Go through the listing below and repeat it exactly, dropping the pictures.
START DATA EXCERPTS
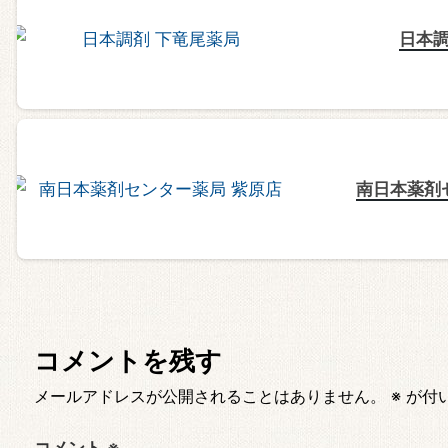
日本調
南日本薬剤
コメントを残す
メールアドレスが公開されることはありません。
※
が付
コメント
※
END DATA EXCERPTS
● SOLUTION FOR THIS TASK:
日本調
南日本薬剤
コメントを残す
メールアドレスが公開されることはありません。
※
が付
コメント
※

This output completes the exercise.